Wednesday, April 3, 2013

The Last Telegram by Liz Trenow

The Last Telegram by Liz Trenow
Sourcebooks Landmark
ISBN: 978-1402279454
Published April 2, 2013
Trade paperback, 416 pages

Set in England, we follow Lily, an elderly woman having just lost her husband of fifty-five years, who now dares to allow herself to reminisce to the time when she was a young woman weaving colorful silk in her father's mill while her country was at the brink of WWII. It was an emotional time of great loss for Lily who has carried guilt for years and never disclosed any of her past life with her children or grandchildren. It's a story about independence, forbidden love, the losses of war and learning to forgive oneself of past mistakes. Most of the novel takes place in the past and once that story took off I became very absorbed in this book.

The author's family have been silk weavers for nearly 300 years and her first-hand knowledge of silk weaving is obvious as she describes the process, which is fascinating, and showed how war made a difference for owners of such companies who had to improvise to stay afloat. The element of silk production also made for a very unique plot. I knew silk was a wonderful fiber but learning how strong, fine and lustrous it is, originating from silkworms that produce it to make their cocoons, increased my respect for nature's wonders.

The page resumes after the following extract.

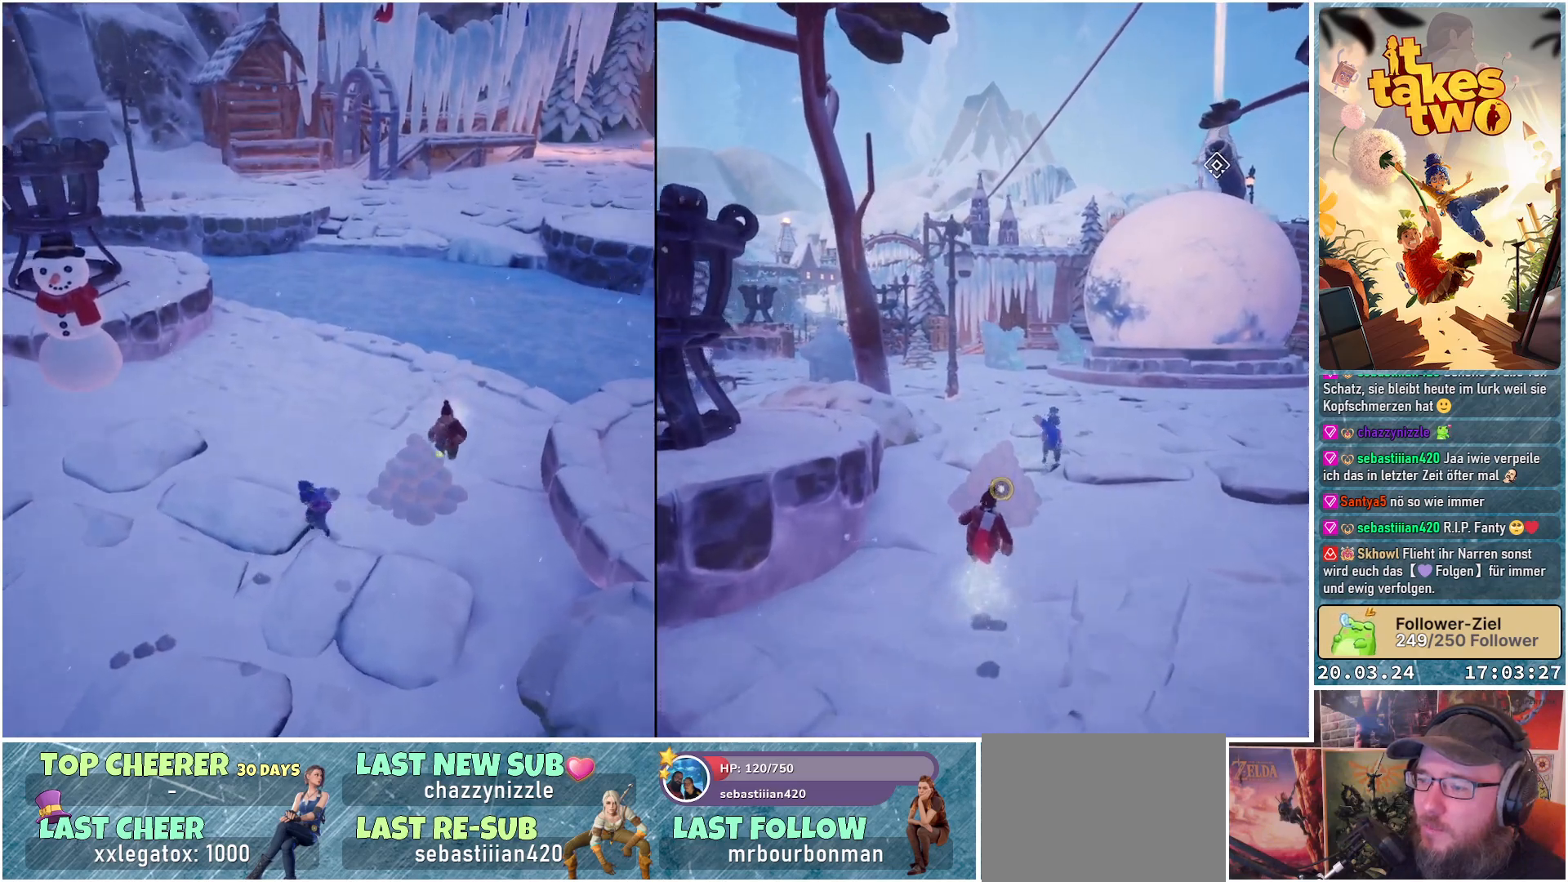
{"buttons": [], "left_stick": "down-left", "right_stick": "center", "events": [[100, "right_stick", "center"], [283, "X", "down"], [400, "X", "up"]]}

Lily was a complex character, both strong and vulnerable as she navigated the yearning of youth at a time of fear and uncertainty. I liked her and her family, both for how they handled situations that came up because of the war, such as taking in three Jewish German teenaged boys who had come to England's countryside for safeguarding from the Nazis. Things became complicated when England declares war with Germany and everyone is afraid of spies. This puts the boys in danger and creates heartbreak for Lily who has fallen in love with one of them.

The romance in this novel took me back to my teenage years, and my heart broke for Lily when her love became forbidden because of the circumstances caused by the war. Her mother also suffers a nervous breakdown and she finds solace with Gwen, her friend who is also the assistant weaving floor manager at the mill. Gwen is a great character, kind, hardworking, and loyal. She is also a lesbian who hopes her relationship with Lily will become more than just friends. It doesn't.

I like the way the book ends. How the new generation--Lily's granddaughter--actually helps her grandmother heal. This book is rich in bringing out the power of relationships, whether parental, filial or romantic. The author, who has transitioned from journalistic writing to fiction, has written a stunning debut novel, which I found atmospheric, emotional, and satisfying.

Note: This book is rated P = profanity, including religious expletives and 5 f-bombs. Rated S = sexual content for a few sex scenes. Not too explicit.

Reviewed by Laura

Disclosure: Thanks to Beth Pehlke from Sourcebooks for sending me this book for review. I was not compensated in any other way, nor told how to rate or review this product.